**Task details**
Continue the Toronto city guide from its final sentence, keeping its voice and style.

**Document segment**
== == ==

Jorge’s Guide to Toronto – II

The Journey Continues…

Welcome back to my guide to the city I live in.

In this chapter, I will be dealing with a few more cultures, as well as some extra points you may want to consider.

Landmarks are an important part of travel. They are usually famous places that you can use as a point of reference, so you don’t get lost. You can also learn interesting things about the history of the city from some of the major landmarks, as steps have been taken to ensure that information is posted at these places. Landmarks can also make up part of the unique skyline of the city.

These skylines are like fingerprints. Every major city has a recognizable skyline. If you don’t know what the skyline of your city looks like, just go to a book shop or souvenier store and check out some postcards. A pattern will make itself apparent.

Toronto is no exception. In fact, it has one of the most recognizable skylines of any city in the world…

Is That a Landmark Or Are You Just Happy to See Me?

I have come to the conclusion that if the city of Toronto was a gender, it would be male. I’m not referring to the smell, or stuff lying all over the place. No, I am referring to the giant penis along the lakeshore in our downtown core.

The CN Tower was first conceived as a communications platform (radio and television), a testatment to Canadian ingenuity and probably a healthy dash of my-dad-can-beat-up-your-dad machismo.

From what I gather, the observation decks were added later on in the plan. Construction of the CN Tower was worked on non-stop for over three years. When it was finally completed, it was a sight to behold.

On top of being a communications nexus and observation tower, it also acts as an entertainment centre, complete with revolving restaurant and other goodies. If you decide to try to stand on the transparent floor and pretend you are Superman (the floor looks down several hundred metres to the cold, hard ground below), make sure you wear a diaper.

Visit the CN Tower if you ever find yourself in the neighbourhood. You won’t be disappointed. Following are two links to more information…

Actually, I just checked what I wrote against the Wikipedia entry and I was right on the money! Not that I would have changed anything if was wrong…


There are two major subgroups in this category: European and Brazilian. Since I haven’t been able to find the geographical distribution to indicate distinction, I’ve thrown them both into one category.

This could be considered a faux-pas, as I have observed that the older generations of European and Brazilian Portuguese people have some kind of long-standing feud based on something lost to memory. The younger generations don’t, though, which makes visiting these parts of town a lot more comfortable.

Another interesting distinction is the language. While they both speak Portuguese, they each have their own variations. European Portuguese is a clipped, sharp-sounding latinesque language. The Brazilian version, on the other hand, is softer and more sultry.

== == ==

**Information provided**
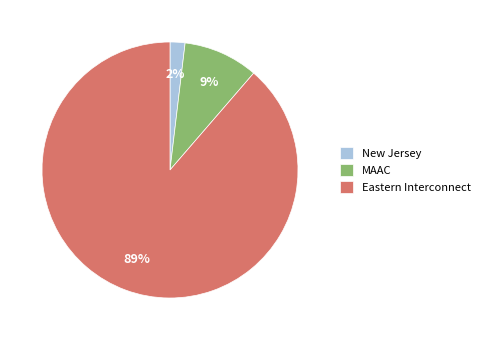

Does any single category account for the majority?

Yes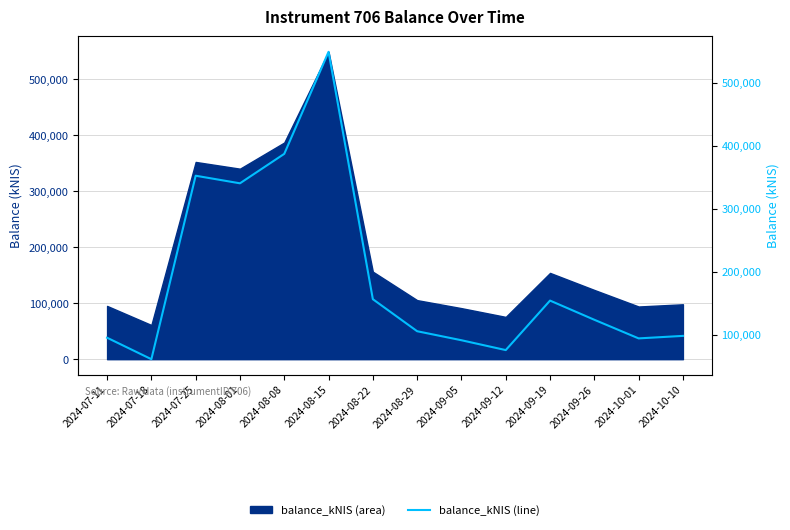

What is the difference between the maximum and minimum values?

488166.1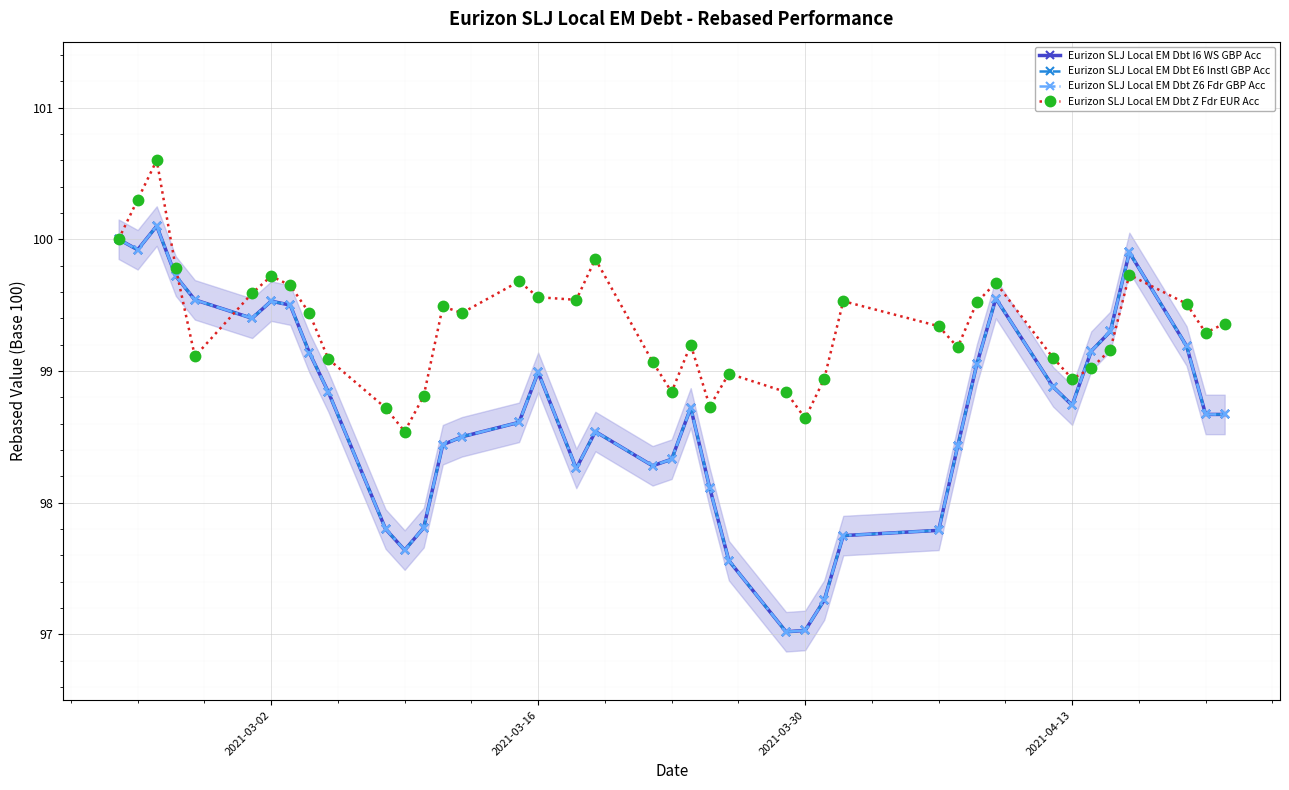

What is the value of the Eurizon SLJ Local EM Dbt E6 Instl GBP Acc point at the 39th from the left?

98.7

== == ==

**Reply to the exercise**
Vocabulary is also tricky. A Brazilian acquaintance of mine told me once that he was in Portugal, and someone asked him (in European Portuguese) to stand in a queue to wait for the banker. In Brazilian, the European word for queue translates to homosexual. Needless to say my acquaintance was momentarily taken aback. Brazilian contains a lot of slang, usually double meanings of a sexual nature. Hell, I think every word in Brazilian contains some sexual connotation.

From my observations, there are two major sections of the city that can be classified as Portuguese

  • Bloor St W from Ossington to Dufferin

  • Dundas St W from Ossington to Lansdowne

These neighbourhoods have some great little markets to do grocery shopping, as well as a lot of bakeries. You can’t visit one of these neighbourhoods without trying one of the infamous Portuguese custard tarts called pasteis de nata. These heavenly baked treats simply melt in your mouth. Each bakery and coffee shop has their own unique flavour. Ironically, in my opinion, the best pasteis de nata can be attained at Caldense, which is nowhere near the neighbourhoods listed above. These tarts are almost if not as good as the original pasteis from Belém in Porgugal.

When strolling around in these areas, you might also be lucky enough to see a game of Capoeira in progress. Capoeira is a Brazilian martial art, which you can read about here. You should join in the music by clapping to the rhythm (if those in the circle are clapping). Don’t stand too close to the inner circle surrounding the action, though. You might be asked to play.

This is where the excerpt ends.